Statically Typed Dynamic Scope
in Thoughts on a Programming Language
on Thu, 25 Apr 2024
Dynamic Scope
Dynamic scope means a function is allowed to access local variables of its callers. Sounds only very terrifying, doesn't it?
Well, let's walk it back a bit. Dynamic scope can also require those callers to have provided the variables the callee can access. The WithValue parts of Go's context.Context are an example of this. Vue and presumably other frontend frameworks have provide and inject. That makes it somewhat more reasonable.
I think dynamic scope could be even better, though. Ligma lang can make it statically typed.
For us to pull this off, a function's type must indicate the transitive closure of dynamically scoped fields it will use.
That means if bocchi
depends on ryou
and we change ryou
to start using dynamically scoped pacifica
, then bocchi
's type also changes to reflect that.
Making this be inferred rather than explicitly typed by the programmer is crucial.
This idea is a kind of effect system, which is like a parallel to a type system for describing visible changes to the outside world incurred by a function. Recognizing this fact means that we can apply research on effect systems to understand what we can do.
It so happens that this paper on Koka's row-polymorphic effects describes almost exactly what we want for dynamic scope.
Although, unlike that paper, we do require the effects to be ordered by insertion in addition to being multiple.
That lets bocchi
replace the value of pacifica
before it calls ryou
without affecting kita
's call to ryou
.
When a function adds to dynamic scope, it always pops off the most recent entry for that field when it returns.

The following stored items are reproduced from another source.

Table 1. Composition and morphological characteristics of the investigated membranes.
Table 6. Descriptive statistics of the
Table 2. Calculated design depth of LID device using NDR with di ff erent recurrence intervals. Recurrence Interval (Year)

In part as a result of that change, we also don't need closed rows.
There's no reason to allow encoding "this function must not be provided a bocchi
in its dynamic scope."
If a function doesn't want bocchi
, it simply doesn't read bocchi
.
If we want to replace the value of bocchi
for another callee, then we just do that.
Recognizing dynamic scope as an effect system also gives us some interesting powers.
If bocchi
's callees (transitively) require pacifica
, and bocchi
always provides pacifica
, then bocchi
eliminates the "requires pacifica
effect.
The requirement disappears from bocchi
's type.
Effect inference can handle that for us automatically.

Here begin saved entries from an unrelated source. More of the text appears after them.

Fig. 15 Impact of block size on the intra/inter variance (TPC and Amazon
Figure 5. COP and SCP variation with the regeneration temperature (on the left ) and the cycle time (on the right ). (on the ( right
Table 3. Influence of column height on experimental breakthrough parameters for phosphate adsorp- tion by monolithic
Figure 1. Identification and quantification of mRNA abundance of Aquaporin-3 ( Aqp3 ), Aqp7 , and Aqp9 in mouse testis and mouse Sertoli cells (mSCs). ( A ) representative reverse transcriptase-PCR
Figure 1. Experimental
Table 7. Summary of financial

It also gives us some guidance about closures.
If bocchi
takes ryou
as an argument, then bocchi
needs to add the dynamic scope required by ryou
to its own (except possibly those fields it eliminates, as above).
Since effects are captured in bocchi
's type, that means the type of bocchi
depends on the dynamic scope of any closure it's passed.

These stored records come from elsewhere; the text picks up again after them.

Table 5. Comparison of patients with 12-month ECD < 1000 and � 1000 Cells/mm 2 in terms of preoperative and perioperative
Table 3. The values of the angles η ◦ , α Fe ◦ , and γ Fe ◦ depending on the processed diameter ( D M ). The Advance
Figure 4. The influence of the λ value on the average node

Hence, polymorphism of the row variety.
And Structured Concurrency
Given that structured concurrency lets us assign a type to collections of concurrent operations, we might wonder whether there's an interaction between it and dynamic scope.
For example, what happens when bocchi
is given a concurrency lifetime to add new coroutines to, but injects a new pacifica
before spawning ryou
in that lifetime?
This, too, is fine.
There must be a reference to pacifica
in the dynamic scope somewhere.
Either bocchi
provides it for the first time, in which case it eliminates the effect, or bocchi
requires it, so the function that adds bocchi
to the lifetime in the first place also either provides or requires it.
The effect propagates exactly as far back as it needs to, even if concurrency is involved.
It might go as far back to the creation of the concurrent lifetime, or further, but it's allowed to do that.
In a sense, that's the point of structured concurrency.
Though, practically, at least with how I'm imagining the implementation, there might be a performance penalty with that situation.